• **ATIVIDADE A**
Identifique e copie todas as linhas dos registros que contêm a palavra "chart", levando em conta a diferença entre maiúsculas e minúsculas.

· · ·

Tecendo histórias sobre o Luto

Foto de @eber.lein_fotos

Por Marina C Smith

O tempo da delicadeza

Geralmente, quando eu me emociono em algum evento artístico, meus olhos se enchem d’água e algumas discretas lágrimas escorrem, mas costumo manter uma certa elegância, enxugando-as com a ponta de um lenço estratégico que trago em minha bolsa. Mas nada foi desse jeito quando Chico Buarque entrou no palco. Eu sei, é quase um lugar-comum anunciar o amor platônico pelo Chico, mas sou uma mulher comum, tenho que confessar.

Na verdade, foi como um assalto de emoção à voz cantada. Incontrolável, estou até hoje tentando entender como se despejou tanto choro de forma tão disruptiva. Aos soluços, fui tentando abarcar esse rio caudaloso, ‘que recolhe todo o sentimento e bota no corpo uma outra vez’.

· · ·

• **ATIVIDADE B**
Estenda o relato sobre a emoção ao ver Chico Buarque no palco, continuando a partir da última frase apresentada.

• **Trechos de dados**
· · ·

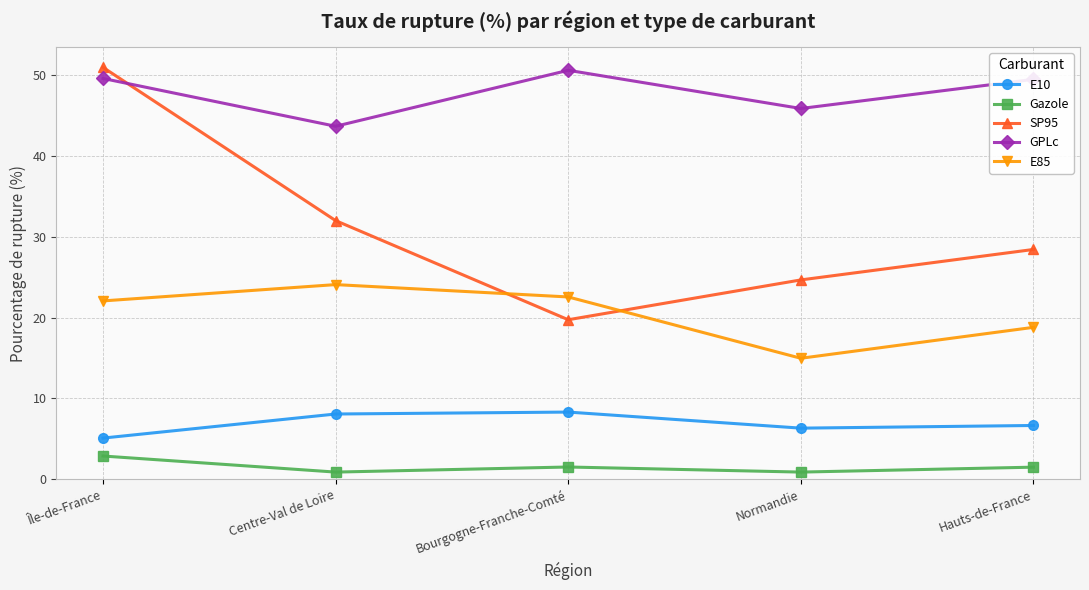

The GPLc series shows 31.7 at Normandie. True or false?

False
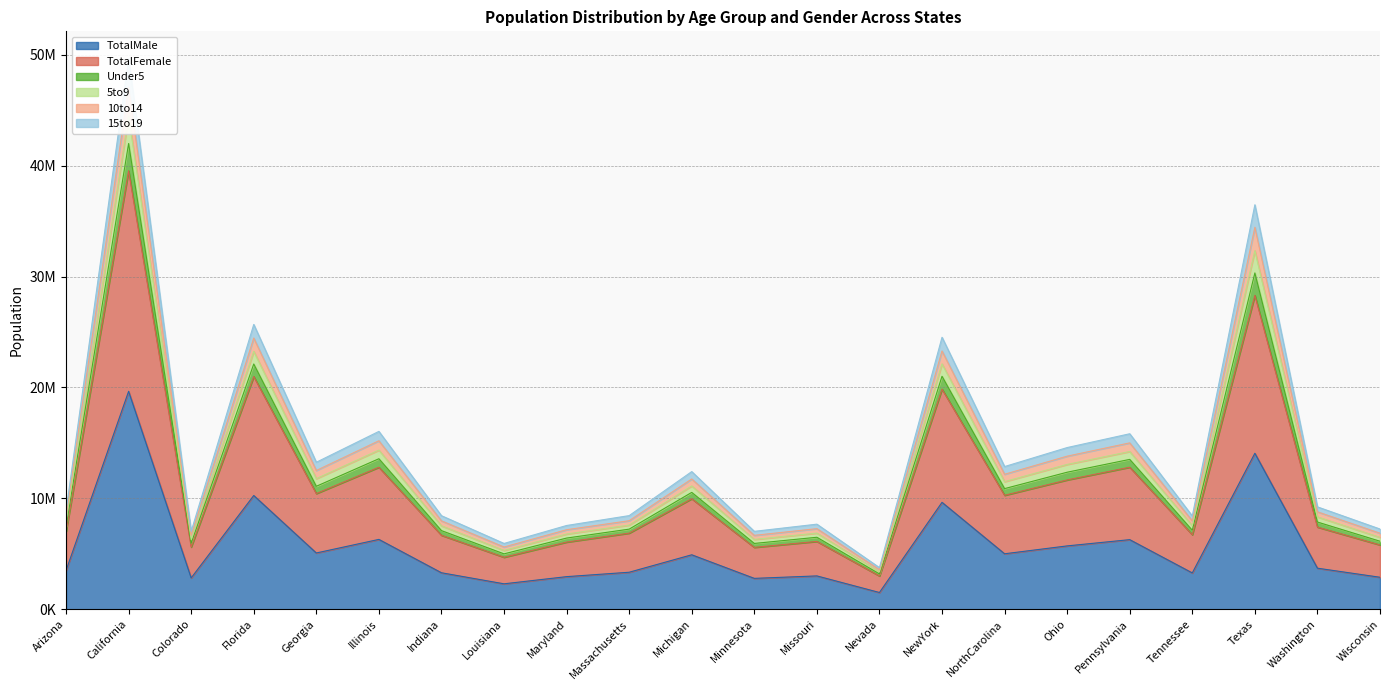

Reading right to left, what are all the values shown in this chart?

TotalMale: 2880454	3698615	14062701	3272135	6272521	5709254	4998538	9637896	1506252	3002694	2780714	4907242	3333270	2935822	2289695	3286152	6294900	5070721	10254267	2820169	19650051	3487722
TotalFemale: 5795483	7405743	28304596	6715984	12805537	11658609	10273419	19849399	2998039	6113532	5576606	9962311	6859819	6052177	4684333	6666818	12802023	10429379	20984400	5607154	39536653	7016270
Under5: 7230820	9228623	36474478	8406888	15823026	14577895	12864663	24525562	3747562	7669142	7021783	12410194	8440931	7549700	5930069	8432685	16036442	13252756	25682679	7017313	49632936	8845726
5to9: 6851305	8782684	34444585	7964981	14999637	13801395	12169699	23288251	3566278	7263480	6659926	11744037	7980872	7167810	5608272	7969025	15190969	12509034	24454602	6655733	47063449	8369312
10to14: 6477168	8325930	32339270	7527130	14220434	13056487	11504042	22124813	3376066	6862742	6291966	11115736	7584423	6779866	5296279	7520682	14346753	11773225	23254239	6286012	44465586	7890473
15to19: 6129468	7860758	30324760	7121112	13510555	12353739	10874600	21006996	3182094	6487533	5930466	10534681	7220155	6415490	4990546	7086370	13569371	11084602	22113722	5939747	41997078	7451311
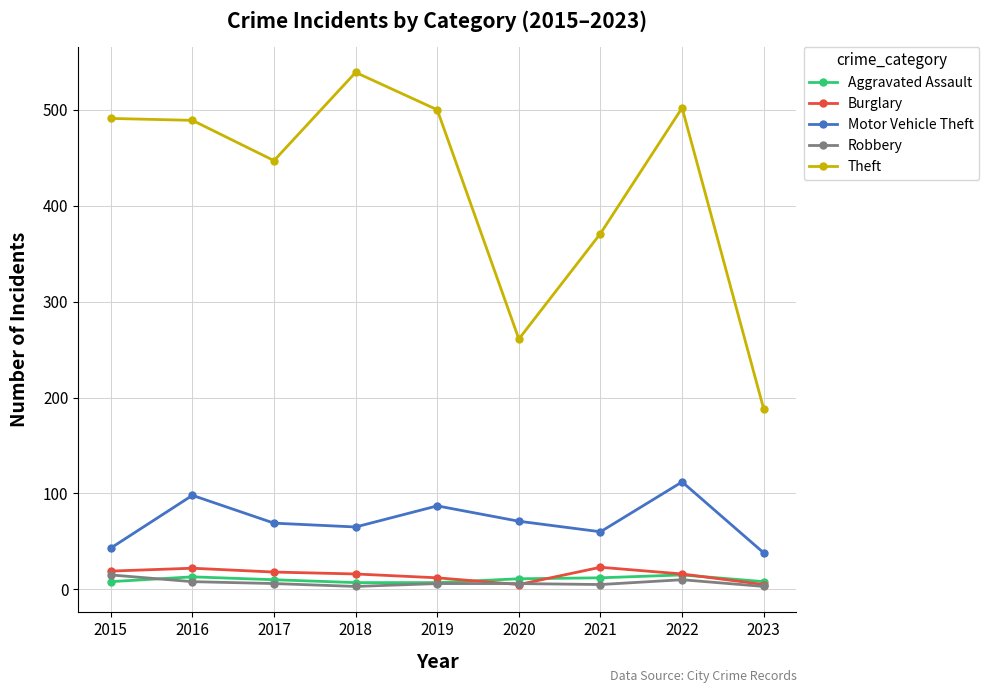

Is the value of Theft at 2016 greater than the value of Motor Vehicle Theft at 2015?

Yes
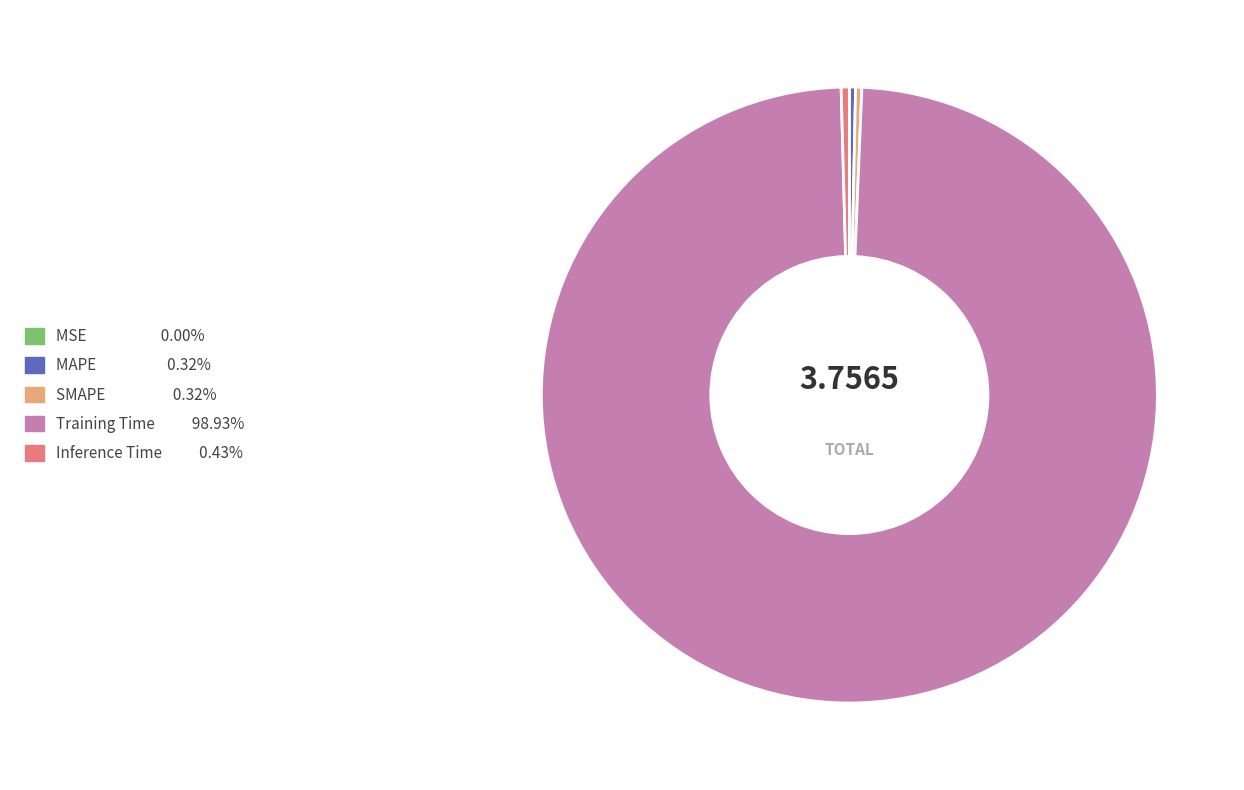

What is the largest slice in the pie chart?

Training Time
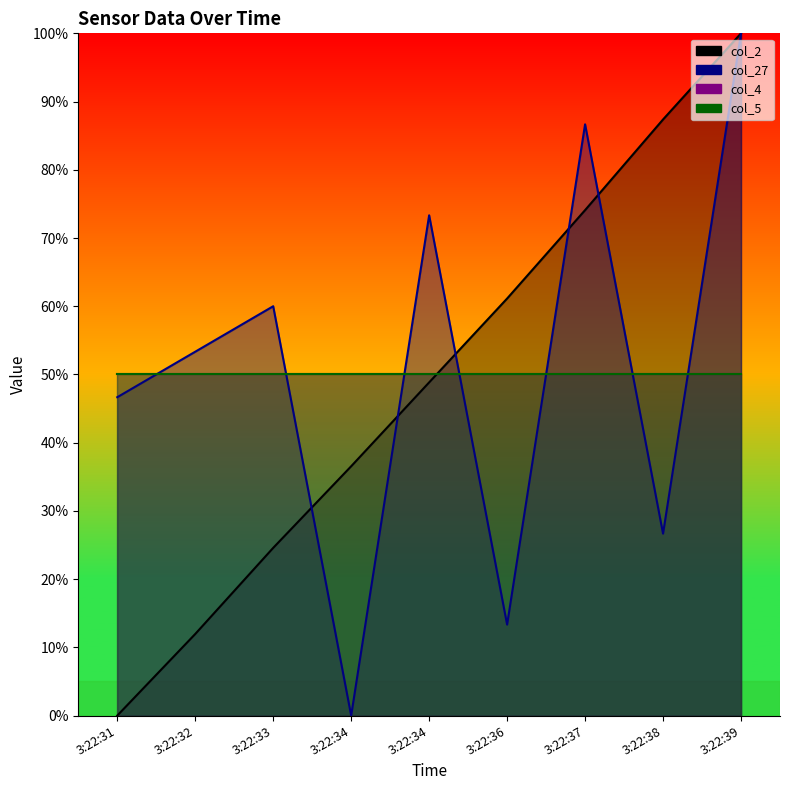

What is the value of the col_2 point at the 8th from the left?

87.4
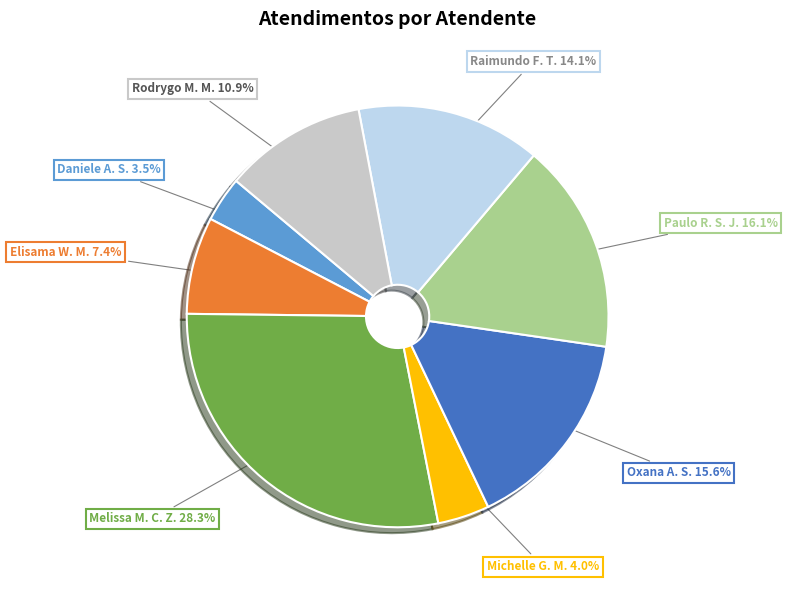

Which slice is the largest?

Melissa M. C. Z.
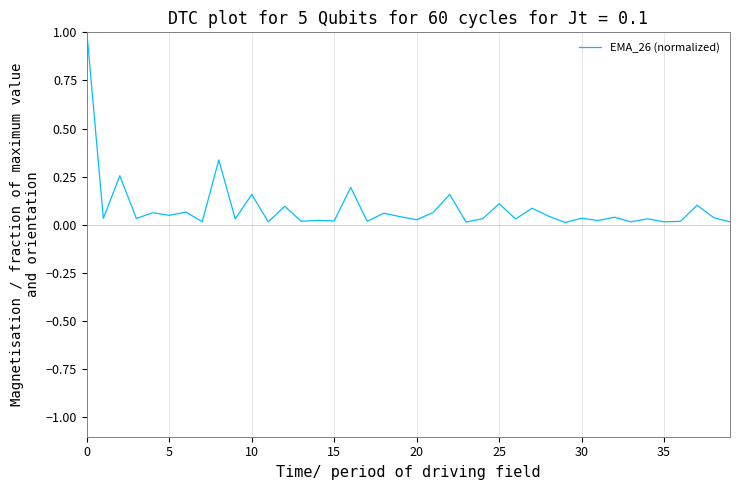

What is the greatest value displayed?

1.0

· · ·

• **RESULTADO DO EXERCÍCIO A**
Reading right to left, what are all the values shown in this chart?
What is the largest slice in the pie chart?

• **RESULTADO DO EXERCÍCIO B**
Chico Buarque era o “Chico” em minha infância, só Chico mesmo. Aquela intimidade de quem se admira porque essa pessoa não é mais um cantor ou compositor, ela é parte da família, parte da história, parte das nossas células. ‘Agora eu era herói’, com os acordes de João e Maria, embalavam meus sonhos e, ao mesmo tempo, apontavam para um futuro em que seria fatal ‘se o faz-de-conta terminasse assim’, numa noite sem fim, ‘prá lá de nosso quintal’. Minha mãe tinha todos os seus discos e cantarolava suas músicas enquanto nos maternava, Chico sempre fora porto-seguro, ‘dorme minha pequena, não vale a pena despertar’.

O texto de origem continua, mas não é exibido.